If you want to understand what is Observability, its importance, its benefits, and its components, this guide is for you.
What Is Observability?
The literal meaning of Observability is the state of being observable.
In IT, Observability is defined as the ability to measure a system’s current state based on the output data (such as logs, metrics, and traces) it generates.
The Opentelemetry website describes Observability in a nice way.
Observability lets us understand a system from the outside, by letting us ask questions about that system without knowing its inner workings. Furthermore, it allows us to easily troubleshoot and handle novel problems (i.e. “unknown unknowns”), and helps us answer the question, “Why is this happening?”
opentelemetry.io
Ask questions about that system means, the ability to gather information and insights about how a system is performing and behaving.

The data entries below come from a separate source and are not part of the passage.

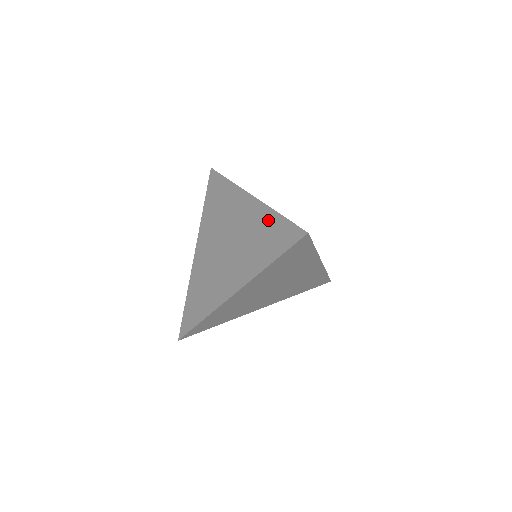
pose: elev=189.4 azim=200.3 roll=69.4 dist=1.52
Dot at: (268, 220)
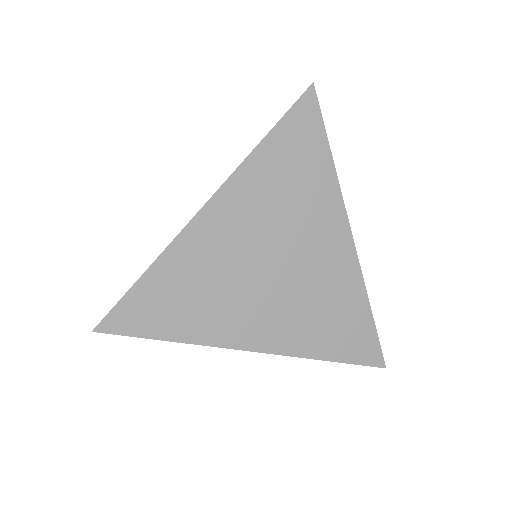
Dot at: occluded
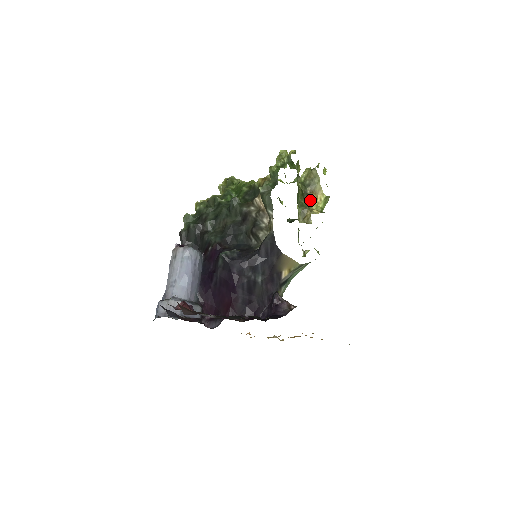
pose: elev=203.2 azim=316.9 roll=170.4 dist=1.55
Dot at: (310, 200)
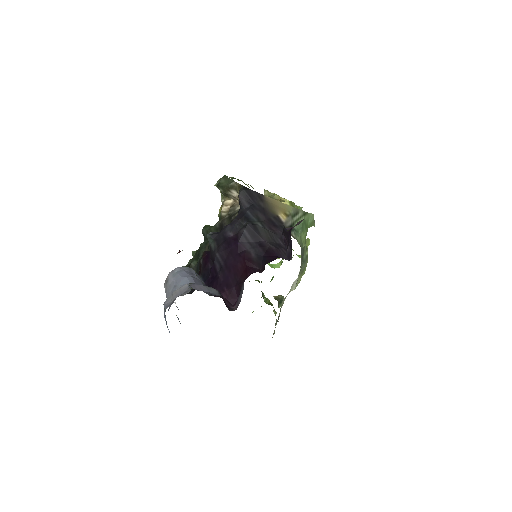
Dot at: occluded
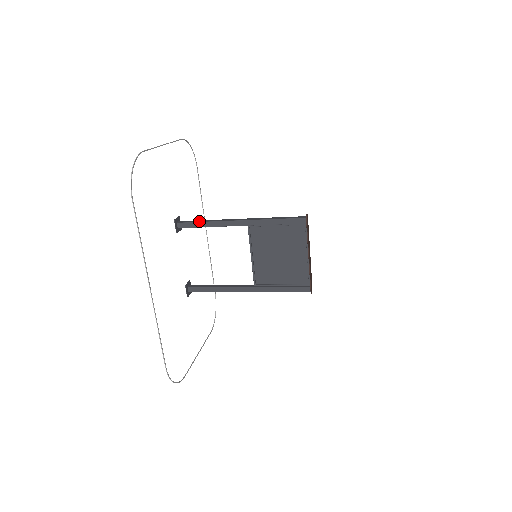
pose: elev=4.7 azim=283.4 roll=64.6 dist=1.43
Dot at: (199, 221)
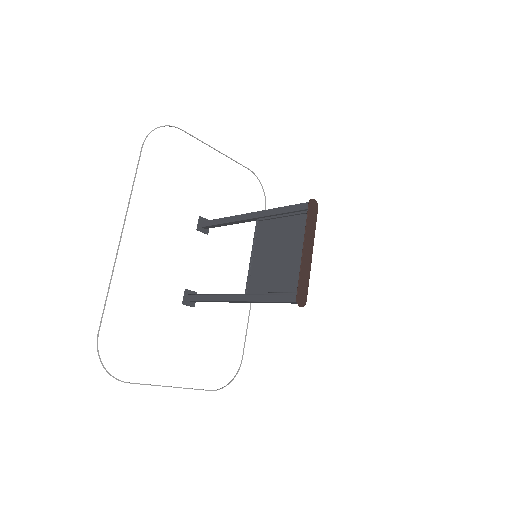
Dot at: (219, 219)
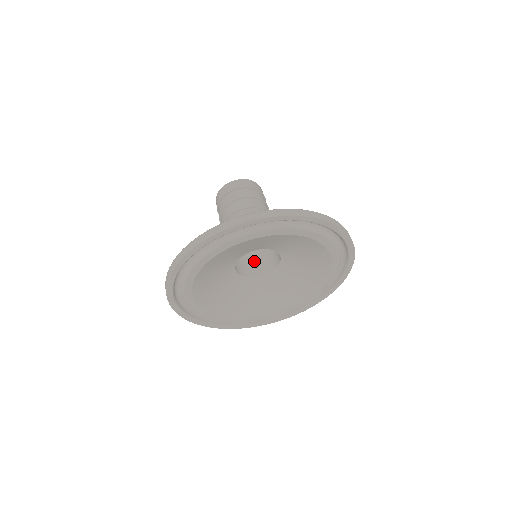
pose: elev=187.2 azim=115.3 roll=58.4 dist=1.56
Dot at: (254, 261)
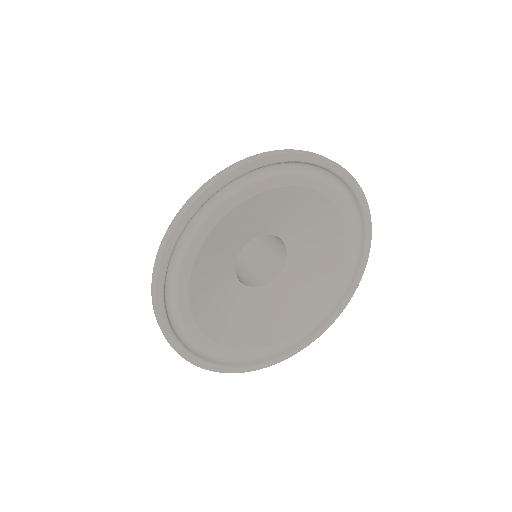
Dot at: (236, 273)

Lets look at a practical example.
Imagine you’re managing a ecommerce website with many micoservices like Frontend service, product service, Cart Service, Order Service, Payment Service etc.
And the website suddenly starts loading slowly.
Without observability, you might have to dig through code, Database response time, API latency, Third party service latencies and check various components manually to find the issue.
However, with observability tools in place, you can “ask questions” like:
- What is the average response time of the website over the last hour?
- Are there any spikes in error rates?
- Which specific service or component is taking the longest to respond?
- How are the database query response times?
- Is there a particular type of request or transaction that is experiencing delays?
- Is the slow down consistent across all users or specific to a region?
These questions can be answered through the data provided by the applications logs, metrics, and traces.
- Logs record events that happen in the application through logging libraries.
- Metrics provide numerical data about the operation of the system (like response times, number of requests, etc.). Applications are Instrumented using libraries to emit metrics
- Traces track the journey of a request through various services in a distributed system using libraries like OpenTelemetry or APM (Application Performance Monitoring) agents.
By analyzing this data, you can pinpoint that, for example, the slowdown is due to a particular service that’s taking too long to respond, maybe because of a recent code change or an increased load. This allows for quicker and more efficient problem-solving.
Now you might think, it all sounds like typical monitoring. But its not. Let understand the difference between monitoring and Observability.
Difference Between Observability & Monitoring
It’s really important for DevOps enginers or someone who has just started their way into SRE to thoroughly understand the difference between Observability v/s Monitoring.
Here is what DORA’s research says about observability & monitoring.
Monitoring is tooling or a technical solution that allows teams to watch and understand the state of their systems. Monitoring is based on gathering predefined sets of metrics or logs.
devops-research.com
Observability is tooling or a technical solution that allows teams to actively debug their system. Observability is based on exploring properties and patterns not defined in advance.
Monitoring is about keeping an eye on known issues and application/system metrics.
It involves setting up alerts and thresholds for specific metrics (like CPU usage, memory usage, response times, Database query execution times, 4xx, 5xx error rates, etc.) and other documented monitoring KPIs to notify teams when something goes wrong.
So the key focus of monitoring is to track the status and health of systems based on predefined metrics and logs.
For Example, A monitoring tool sends an alert when the server’s CPU usage goes above 80%, or when the response time of an API exceeds 2 seconds.
Observability on the other hand, goes a step further.
It’s about understanding the internal state of the applications and systems by looking at its outputs (like logs, metrics, and traces). It’s not just about knowing when something goes wrong, but also understanding why it went wrong.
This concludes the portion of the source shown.